Im Rahmen eines schulischen Projekts entstand an der Walter-Gropius-Schule eine Sitzbank, die handwerkliche Ausbildung mit einer klaren gesellschaftlichen Aussage verbindet. Anlass für die Umsetzung war die Teilnahme am Wettbewerb „Die Gelbe Hand“, der Auszubildende und Berufsschüler*innen dazu aufruft, kreative Zeichen gegen Rassismus und Rechtsextremismus sowie für ein solidarisches Miteinander zu setzen.

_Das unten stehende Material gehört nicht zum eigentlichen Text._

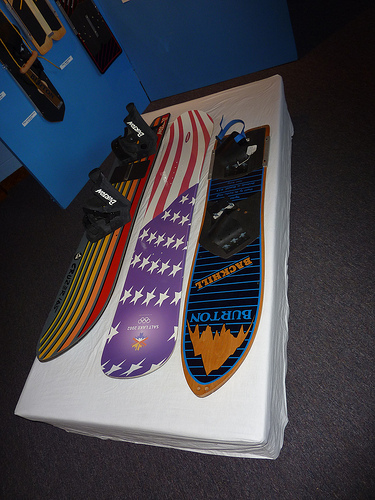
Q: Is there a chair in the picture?
A: No, there are no chairs.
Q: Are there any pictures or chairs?
A: No, there are no chairs or pictures.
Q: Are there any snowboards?
A: Yes, there is a snowboard.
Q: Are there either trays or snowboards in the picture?
A: Yes, there is a snowboard.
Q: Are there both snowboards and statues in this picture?
A: No, there is a snowboard but no statues.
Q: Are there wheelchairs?
A: No, there are no wheelchairs.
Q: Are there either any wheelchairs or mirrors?
A: No, there are no wheelchairs or mirrors.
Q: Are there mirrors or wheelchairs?
A: No, there are no wheelchairs or mirrors.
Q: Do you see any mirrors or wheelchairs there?
A: No, there are no wheelchairs or mirrors.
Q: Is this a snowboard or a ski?
A: This is a snowboard.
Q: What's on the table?
A: The snowboard is on the table.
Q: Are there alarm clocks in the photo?
A: No, there are no alarm clocks.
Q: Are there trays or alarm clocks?
A: No, there are no alarm clocks or trays.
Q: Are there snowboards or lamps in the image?
A: Yes, there is a snowboard.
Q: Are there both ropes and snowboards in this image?
A: No, there is a snowboard but no ropes.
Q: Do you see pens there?
A: No, there are no pens.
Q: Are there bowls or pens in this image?
A: No, there are no pens or bowls.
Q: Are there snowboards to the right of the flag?
A: Yes, there is a snowboard to the right of the flag.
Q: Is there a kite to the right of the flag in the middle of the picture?
A: No, there is a snowboard to the right of the flag.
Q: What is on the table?
A: The snowboard is on the table.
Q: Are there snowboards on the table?
A: Yes, there is a snowboard on the table.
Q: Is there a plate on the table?
A: No, there is a snowboard on the table.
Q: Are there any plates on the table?
A: No, there is a snowboard on the table.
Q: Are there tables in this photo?
A: Yes, there is a table.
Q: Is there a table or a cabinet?
A: Yes, there is a table.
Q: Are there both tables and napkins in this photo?
A: No, there is a table but no napkins.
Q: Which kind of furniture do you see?
A: The furniture is a table.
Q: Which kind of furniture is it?
A: The piece of furniture is a table.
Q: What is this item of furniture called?
A: This is a table.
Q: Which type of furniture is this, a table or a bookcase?
A: This is a table.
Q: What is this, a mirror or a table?
A: This is a table.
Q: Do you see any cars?
A: No, there are no cars.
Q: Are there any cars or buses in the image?
A: No, there are no cars or buses.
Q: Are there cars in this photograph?
A: No, there are no cars.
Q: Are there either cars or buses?
A: No, there are no cars or buses.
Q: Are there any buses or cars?
A: No, there are no cars or buses.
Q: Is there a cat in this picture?
A: No, there are no cats.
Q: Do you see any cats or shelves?
A: No, there are no cats or shelves.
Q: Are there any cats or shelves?
A: No, there are no cats or shelves.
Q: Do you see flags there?
A: Yes, there is a flag.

Die entworfene Bank greift diese Idee gestalterisch auf. Ein bewusst freigelassener Abschnitt der Sitzfläche bildet das zentrale Element des Entwurfs. Der fehlende Platz symbolisiert, dass Rassismus keinen Raum in unserer Gesellschaft haben darf. Verstärkt wird die Aussage durch die Rückenlehne, in die der Schriftzug „Kein Platz für Rassismus“ eingefräst ist. Gestaltung und Botschaft greifen dabei unmittelbar ineinander.
Die Ideenentwicklung erfolgte zunächst im Klassenverband. Auf Grundlage der entstandenen Entwürfe wurde anschließend das CNC-Programm eigenständig erstellt und auf der schuleigenen CNC-Maschine umgesetzt. In einem Arbeitsgang wurden sowohl die einzelnen Bauteile als auch der Schriftzug in die Rückenlehne gefräst. Nach der maschinellen Bearbeitung folgten Montagearbeiten sowie die Oberflächenbehandlung der Bauteile.
Bei der Materialwahl griffen die Beteiligten auf Kenntnisse aus der Tischler*innenausbildung zurück. Für die Bankbeine kamen Siebdruckplatten zum Einsatz, die sich durch ihre hohe Widerstandsfähigkeit und Witterungsbeständigkeit besonders für den Einsatz im Außenbereich eignen. Die Konstruktion wurde bewusst robust und langlebig ausgelegt, um eine langfristige Nutzung zu ermöglichen.
Die fertige Bank ist heute gut sichtbar auf dem Schulgelände platziert. Sie wird täglich von Schüler*innen, Lehrkräften und Besuchenden genutzt und erfüllt damit sowohl eine praktische als auch eine symbolische Funktion. Sie lädt zum Verweilen ein und vermittelt zugleich eine klare Haltung.
Als Teil des Netzwerks Schule ohne Rassismus – Schule mit Courage verbindet die Walter-Gropius-Schule mit diesem Projekt handwerkliche Ausbildung und gesellschaftliche Verantwortung. Die Bank steht im Schulalltag für Vielfalt, gegenseitige Achtung und ein deutliches „Nein“ zu Diskriminierung – und zeigt, wie handwerkliche Projekte auch über die Werkstatt hinaus Wirkung entfalten können.